Wolff schildert das Leben und Denken des Donald Trump wie in einem Krimi. Eine wesentliche Rolle spielt dabei seine Entourage. Auch im Rückblick können wir nur staunen, mit welch zwielichtigen Gestalten sich der ehemalige Präsident der USA umgibt – und wie er es trotzdem immer wieder schafft, sich durch eine eigentümliche Mischung aus Angriff, Frechheit, Selbstüberschätzung und schierem Glück aus den misslichsten Situationen zu befreien und alle Fachleute Lügen zu strafen.

Trumps Leute, schreibt Wolff, denken nicht grundlegend anders über ihn als der Rest der Welt: «Sie halten ihn für launisch, kapriziös, faul, schlecht informiert und unaufmerksam. Der Unterschied liegt nur darin, dass sie ihn aus der Nähe erlebt haben. Sie haben gesehen, wie er Dinge überlebte, die andere sterbliche Politiker umgebracht hätten. Und deshalb glauben sie inzwischen, dass er etwas weiss, sieht, begreift, eine Art neuer Wirklichkeit wahrnimmt, die wir anderen nicht erkennen.»

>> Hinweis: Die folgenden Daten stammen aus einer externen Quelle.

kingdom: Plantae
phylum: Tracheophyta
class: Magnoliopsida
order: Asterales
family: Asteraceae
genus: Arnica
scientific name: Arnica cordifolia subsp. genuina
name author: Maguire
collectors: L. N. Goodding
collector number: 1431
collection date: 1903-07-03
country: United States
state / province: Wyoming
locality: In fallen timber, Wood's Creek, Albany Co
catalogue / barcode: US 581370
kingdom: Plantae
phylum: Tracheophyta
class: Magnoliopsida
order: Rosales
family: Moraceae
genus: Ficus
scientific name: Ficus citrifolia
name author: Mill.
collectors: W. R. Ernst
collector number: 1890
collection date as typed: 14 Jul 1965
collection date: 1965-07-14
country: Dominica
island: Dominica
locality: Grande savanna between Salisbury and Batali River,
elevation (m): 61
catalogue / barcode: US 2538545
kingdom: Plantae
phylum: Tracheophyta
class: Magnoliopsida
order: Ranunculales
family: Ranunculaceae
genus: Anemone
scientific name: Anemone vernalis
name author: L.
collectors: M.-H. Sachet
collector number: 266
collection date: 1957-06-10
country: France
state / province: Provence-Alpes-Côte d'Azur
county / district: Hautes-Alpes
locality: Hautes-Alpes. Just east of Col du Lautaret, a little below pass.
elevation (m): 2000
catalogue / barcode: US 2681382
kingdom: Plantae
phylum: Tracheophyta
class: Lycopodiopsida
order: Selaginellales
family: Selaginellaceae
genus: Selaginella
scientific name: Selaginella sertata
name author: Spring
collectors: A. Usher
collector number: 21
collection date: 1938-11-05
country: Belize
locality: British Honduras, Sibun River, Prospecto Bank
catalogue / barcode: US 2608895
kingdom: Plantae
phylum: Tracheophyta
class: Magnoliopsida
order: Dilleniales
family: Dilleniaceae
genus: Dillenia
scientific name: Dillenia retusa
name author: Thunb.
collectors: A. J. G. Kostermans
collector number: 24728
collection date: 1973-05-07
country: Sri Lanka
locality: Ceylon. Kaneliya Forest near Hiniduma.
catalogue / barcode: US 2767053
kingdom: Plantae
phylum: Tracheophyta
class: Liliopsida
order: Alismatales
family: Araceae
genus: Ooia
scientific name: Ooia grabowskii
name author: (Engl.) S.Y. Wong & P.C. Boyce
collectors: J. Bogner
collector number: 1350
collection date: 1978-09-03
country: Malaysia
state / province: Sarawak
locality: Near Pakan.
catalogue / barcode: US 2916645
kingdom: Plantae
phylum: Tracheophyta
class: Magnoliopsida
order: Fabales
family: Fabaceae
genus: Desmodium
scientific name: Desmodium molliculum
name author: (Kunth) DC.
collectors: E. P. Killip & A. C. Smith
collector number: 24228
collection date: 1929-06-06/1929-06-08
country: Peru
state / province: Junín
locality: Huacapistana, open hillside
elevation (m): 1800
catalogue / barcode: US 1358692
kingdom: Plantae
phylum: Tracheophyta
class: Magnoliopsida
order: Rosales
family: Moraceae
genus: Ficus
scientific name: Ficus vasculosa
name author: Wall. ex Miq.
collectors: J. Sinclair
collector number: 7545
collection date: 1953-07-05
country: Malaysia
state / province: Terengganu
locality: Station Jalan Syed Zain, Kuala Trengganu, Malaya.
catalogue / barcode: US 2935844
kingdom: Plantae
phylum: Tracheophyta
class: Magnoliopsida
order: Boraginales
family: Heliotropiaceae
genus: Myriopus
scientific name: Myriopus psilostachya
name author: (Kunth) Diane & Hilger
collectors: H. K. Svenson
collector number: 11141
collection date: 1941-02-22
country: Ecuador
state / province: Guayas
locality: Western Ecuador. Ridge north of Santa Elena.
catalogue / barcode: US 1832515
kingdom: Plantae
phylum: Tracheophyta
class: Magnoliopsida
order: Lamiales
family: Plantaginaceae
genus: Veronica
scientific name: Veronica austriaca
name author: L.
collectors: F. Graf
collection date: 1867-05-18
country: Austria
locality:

Wolff erzählt nicht nur die grosse Geschichte. Es sind die kleinen Details, die sein Buch ausmachen, den Blick, den er uns hinter die Kulisse und ein bisschen auch hinter die Stirn von Donald Trump werfen lässt. Nach dem versuchten Attentat in Butler lehnt Trump im Krankenhaus, in das er eilig gebracht wird, eine Computertomografie ab: Er befürchtet, man könne Ablagerungen erkennen, die Leute würden dann behaupten, er hätte Alzheimer.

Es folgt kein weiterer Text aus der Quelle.